Count the lines in the records below that contain the word "Data", and give that figure alone.

Saved entries:
........
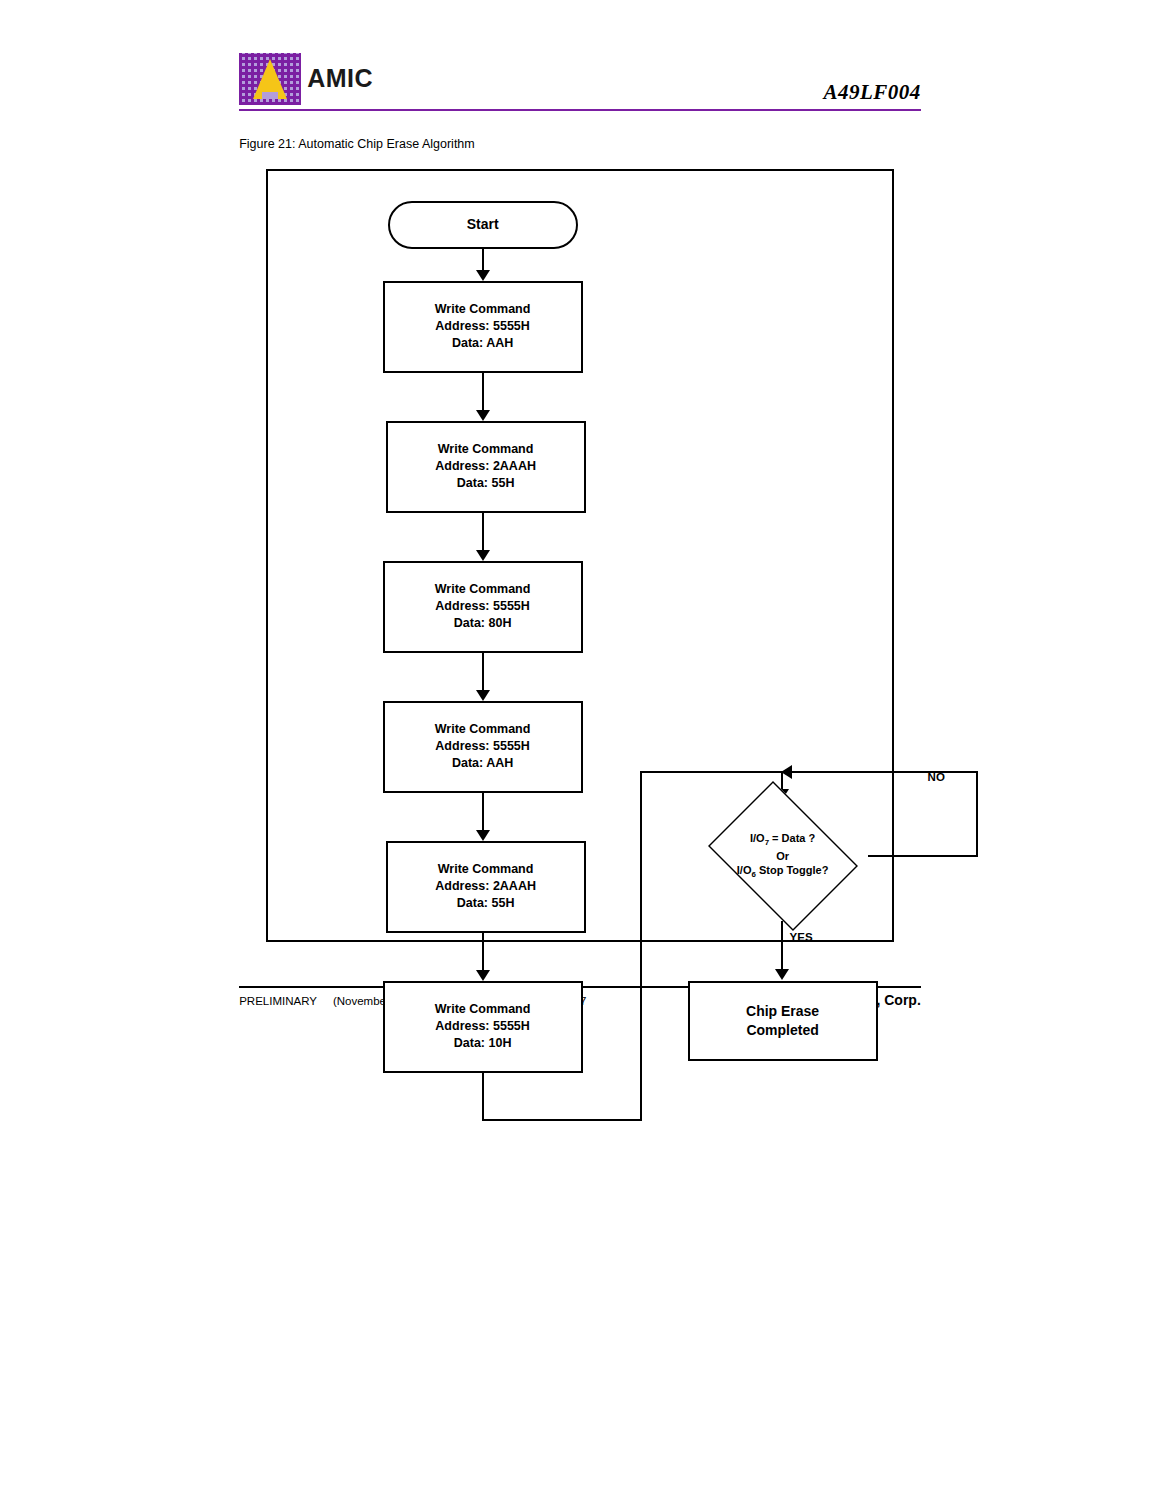AMIC
A49LF004
Figure 21: Automatic Chip Erase Algorithm
Start
Write Command
Address: 5555H
Data: AAH
Write Command
Address: 2AAAH
Data: 55H
Write Command
Address: 5555H
Data: 80H
Write Command
Address: 5555H
Data: AAH
Write Command
Address: 2AAAH
Data: 55H
Write Command
Address: 5555H
Data: 10H
I/O7 = Data ?
Or
I/O6 Stop Toggle?
NO
YES
Chip Erase
Completed
PRELIMINARY (November, 2003, Version 0.0)
27
AMIC Technology, Corp.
........
_RESPONSE:_ 7